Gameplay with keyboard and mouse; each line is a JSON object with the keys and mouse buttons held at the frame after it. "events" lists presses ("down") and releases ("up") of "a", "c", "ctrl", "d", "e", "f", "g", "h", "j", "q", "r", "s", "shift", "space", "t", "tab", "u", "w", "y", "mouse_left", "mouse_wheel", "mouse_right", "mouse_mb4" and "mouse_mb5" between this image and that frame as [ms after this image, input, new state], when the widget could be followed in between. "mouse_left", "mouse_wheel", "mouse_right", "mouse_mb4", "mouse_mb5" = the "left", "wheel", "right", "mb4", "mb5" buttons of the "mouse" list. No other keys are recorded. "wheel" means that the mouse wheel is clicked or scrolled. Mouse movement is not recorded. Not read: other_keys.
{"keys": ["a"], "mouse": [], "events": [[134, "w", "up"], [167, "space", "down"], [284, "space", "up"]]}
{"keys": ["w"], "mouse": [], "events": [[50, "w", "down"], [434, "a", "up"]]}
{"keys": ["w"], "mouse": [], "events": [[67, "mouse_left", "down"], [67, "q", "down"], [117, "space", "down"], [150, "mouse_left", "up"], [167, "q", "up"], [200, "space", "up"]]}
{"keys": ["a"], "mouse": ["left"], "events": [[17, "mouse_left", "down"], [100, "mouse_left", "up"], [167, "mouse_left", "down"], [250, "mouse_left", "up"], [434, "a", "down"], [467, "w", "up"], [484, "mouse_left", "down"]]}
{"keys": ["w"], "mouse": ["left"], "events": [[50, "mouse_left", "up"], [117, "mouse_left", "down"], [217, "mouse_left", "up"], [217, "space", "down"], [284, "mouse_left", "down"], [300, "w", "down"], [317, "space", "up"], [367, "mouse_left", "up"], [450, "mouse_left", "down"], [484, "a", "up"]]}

Aim of the task:
Return all data verbatim.

Result of this task:
Gameplay with keyboard and mouse; each line is a JSON object with the keys and mouse buttons held at the frame after it. "events" lists presses ("down") and releases ("up") of "a", "c", "ctrl", "d", "e", "f", "g", "h", "j", "q", "r", "s", "shift", "space", "t", "tab", "u", "w", "y", "mouse_left", "mouse_wheel", "mouse_right", "mouse_mb4" and "mouse_mb5" between this image and that frame as [ms after this image, input, new state], when the widget could be followed in between. "mouse_left", "mouse_wheel", "mouse_right", "mouse_mb4", "mouse_mb5" = the "left", "wheel", "right", "mb4", "mb5" buttons of the "mouse" list. No other keys are recorded. "wheel" means that the mouse wheel is clicked or scrolled. Mouse movement is not recorded. Not read: other_keys.
{"keys": ["a"], "mouse": [], "events": [[134, "w", "up"], [167, "space", "down"], [284, "space", "up"]]}
{"keys": ["w"], "mouse": [], "events": [[50, "w", "down"], [434, "a", "up"]]}
{"keys": ["w"], "mouse": [], "events": [[67, "mouse_left", "down"], [67, "q", "down"], [117, "space", "down"], [150, "mouse_left", "up"], [167, "q", "up"], [200, "space", "up"]]}
{"keys": ["a"], "mouse": ["left"], "events": [[17, "mouse_left", "down"], [100, "mouse_left", "up"], [167, "mouse_left", "down"], [250, "mouse_left", "up"], [434, "a", "down"], [467, "w", "up"], [484, "mouse_left", "down"]]}
{"keys": ["w"], "mouse": ["left"], "events": [[50, "mouse_left", "up"], [117, "mouse_left", "down"], [217, "mouse_left", "up"], [217, "space", "down"], [284, "mouse_left", "down"], [300, "w", "down"], [317, "space", "up"], [367, "mouse_left", "up"], [450, "mouse_left", "down"], [484, "a", "up"]]}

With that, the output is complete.